Прием был закончен, и гости потянулись к выходу.
— Кажется, все в порядке, — сказал Пацоха, выходя
одним из первых.
Борисов хмуро кивнул Дронго и вышел следом. Планнинг уходил
с последней группой гостей. Дронго присоединился к ним. Неожиданно, когда уже
почти все вышли, у дверей возникло замешательство. Представитель Турции Асли
Эрдоган, внезапно покачнувшись, рухнула на пол.
— Врача! — крикнул Дронго, бросаясь к ней.
Он поднял женщину на руки и перенес в кресло. Охранники
подбежали к ним. Среди них выделялась высокая женщина с очень короткой, почти
мужской стрижкой. Дронго обратил внимание на ее лицо, вернее, на ее глаза.
Сильный и умный взгляд.
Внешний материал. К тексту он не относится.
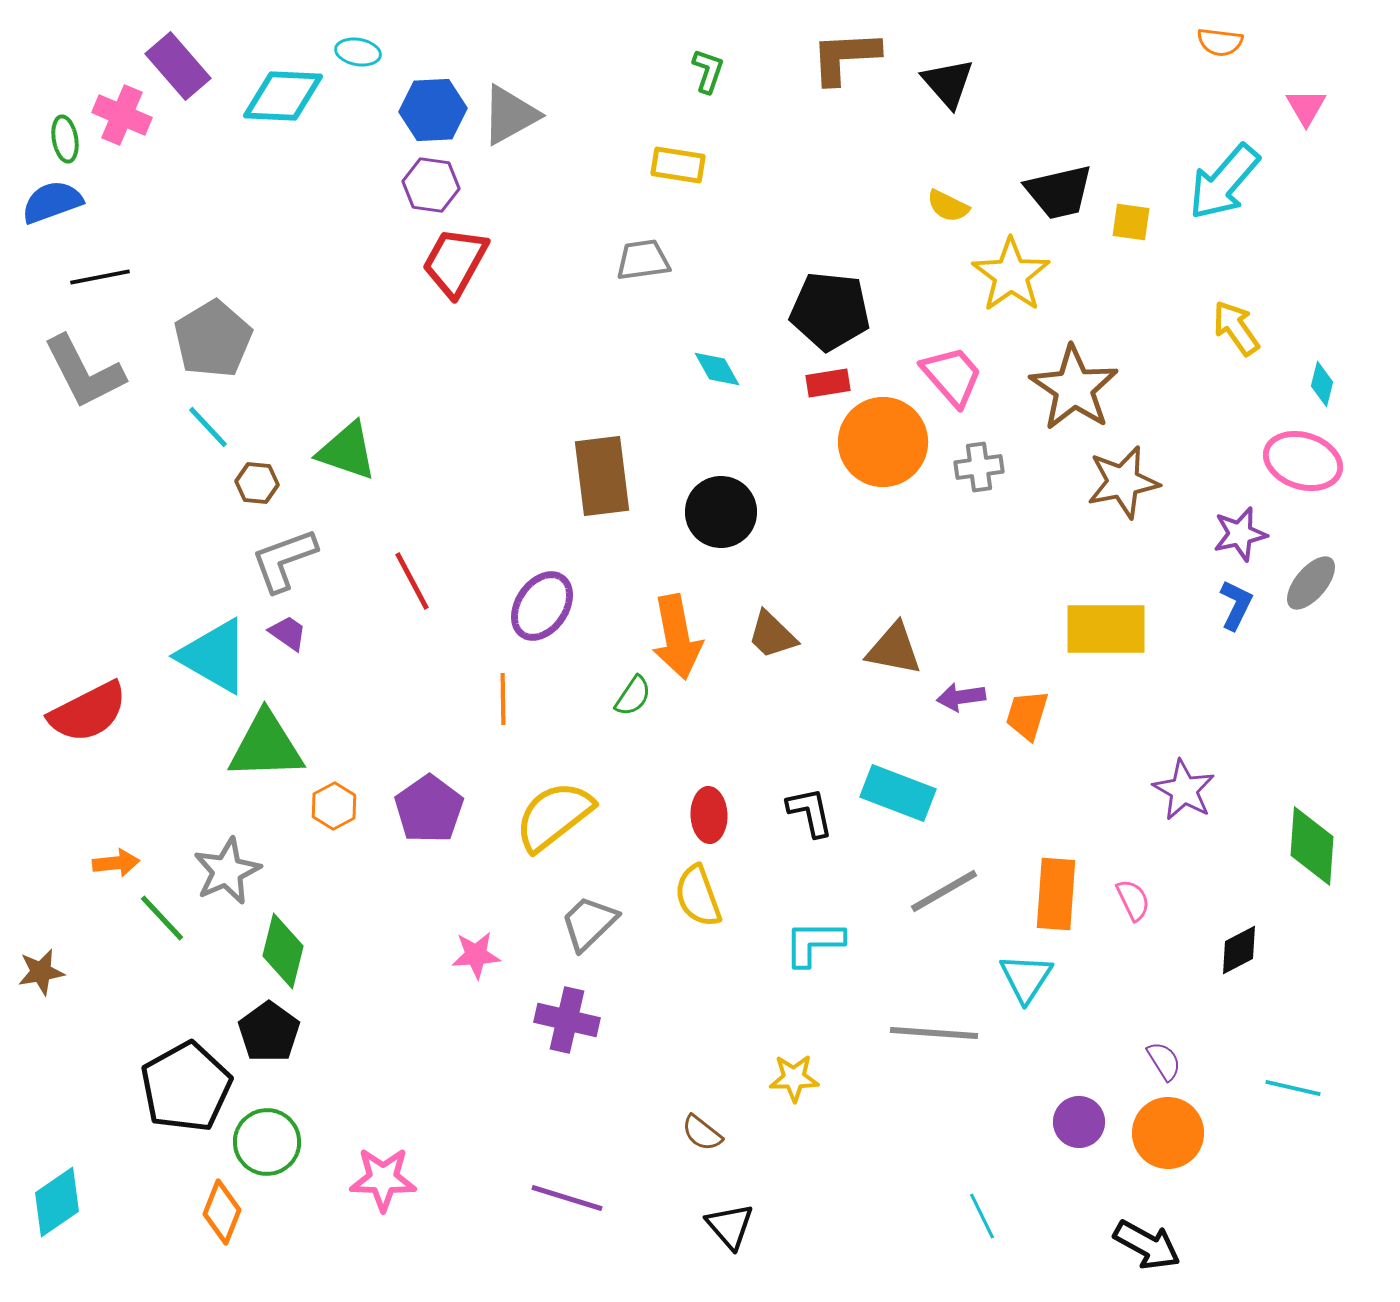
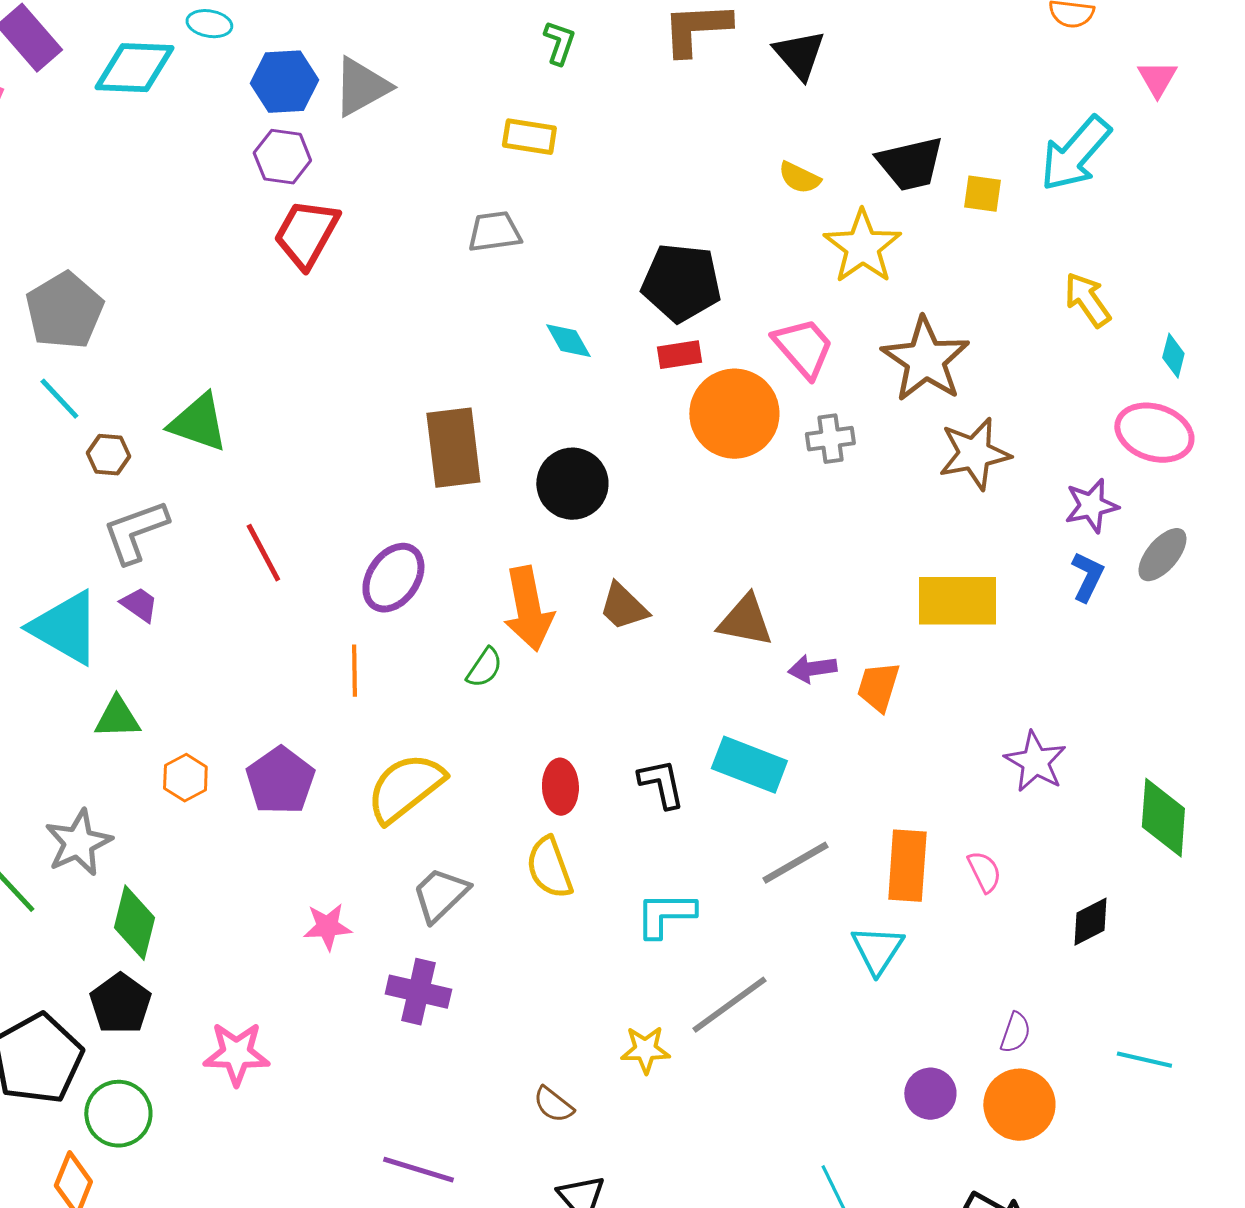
green triangle: (266, 746) -> (117, 718), size x0.6
gray line: (934, 1033) -> (729, 1005), moved, turned -40
purple semicircle: (1164, 1061) -> (1015, 1033), turned 51
pink star: (383, 1179) -> (236, 1054), moved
Если глаза — зеркало души, то это зеркало
свидетельствовало в ее пользу. У нее был низкий голос, правильные черты лица,
упрямая линия тонких губ.
— Что случилось? — спросила она.
Очевидно, понял Дронго, эта женщина — одна из руководителей
охраны литовского президента.
— Кажется, ей плохо.
Упавшая женщина тяжело дышала.
— Вызовите врача и «скорую помощь», —
распорядилась женщина с короткой стрижкой.
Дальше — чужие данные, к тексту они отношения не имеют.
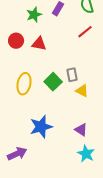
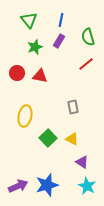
green square: (53, 82) -> (48, 138), moved
yellow triangle: (82, 91) -> (72, 139), moved
blue star: (41, 127) -> (47, 185), moved

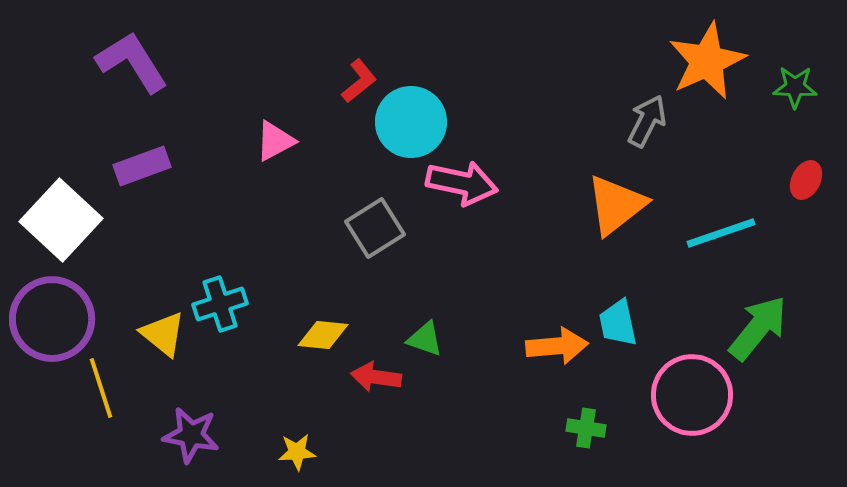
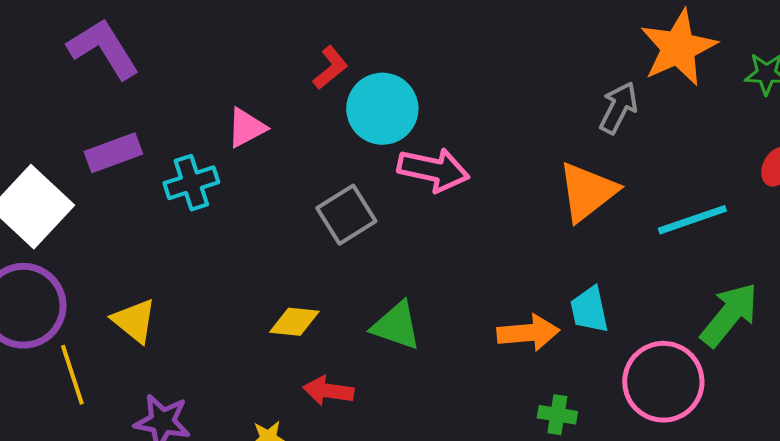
cyan cross: (220, 304) -> (191, 183), moved
green triangle: (425, 339) -> (396, 326), size x1.4
red arrow: (376, 377) -> (328, 391), moved

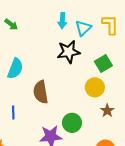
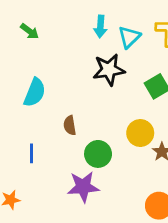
yellow circle: (95, 87) -> (140, 133), moved
brown semicircle: (41, 92) -> (70, 125), size x0.6
green circle: (72, 123) -> (98, 154), moved

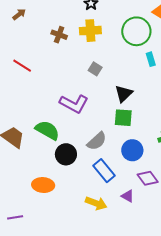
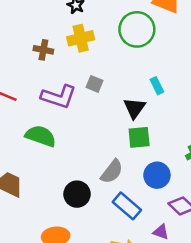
cyan rectangle: (151, 59) -> (157, 86), moved
purple L-shape: (74, 104) -> (59, 97), moved
green semicircle: (47, 130) -> (41, 136), moved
Он вдруг вспомнил, как пытался пробиться на стадион
Рашников. Кажется, тогда тоже вызвали «скорую помощь». Возможно, кто-то на это
рассчитывал. Но женщине действительно было плохо. Она с трудом дышала, хватая
воздух непослушными губами. Рядом оказался Планнинг.
— Что происходит? — спросил он.
— Не нужно вызывать врача, — вдруг сказал Дронго,
обращаясь к незнакомке. — Лучше вызовите такси, и мы увезем ее в отель.
Там ее осмотрит наш врач.
— Вы же видите, что ей плохо, — возразила
она, — а если она потеряет сознание?
— Я отвечаю за все, — громко сказал Дронго. —
Не нужно вызывать «скорую помощь». Лучше сначала я выведу ее из дворца.
— Почему — лучше? — подозрительно прищурилась
руководитель охраны.
— Я знаю, что делаю, — неожиданно твердо ответил
он. — Не нужно никаких врачей. Мы сейчас вынесем ее наружу, а там
посмотрим.
Асли Эрдоган была легендарной личностью. Профессор физики,
она пробовала себя в разных литературных жанрах, несколько лет жила в сельве
вместе с индейцами Амазонки, часто путешествовала по Южной Америки. Ей было
тридцать два года, но она уже успела опубликовать несколько книг и стать известным
ученым и прозаиком.
Когда они вынесли женщину на улицу и усадили на скамейку,
она открыла глаза.
— Я выпила шампанского, и мне стало плохо, —
призналась она, — сама не знаю, почему.
Планнинг взглянул на Дронго.
— Врачи, — пояснил Дронго. — Ей стало плохо
во дворце, и мы должны были вызвать «скорую помощь». Кому-то это было нужно,
ведь наверняка чемоданчики медиков не стали бы проверять.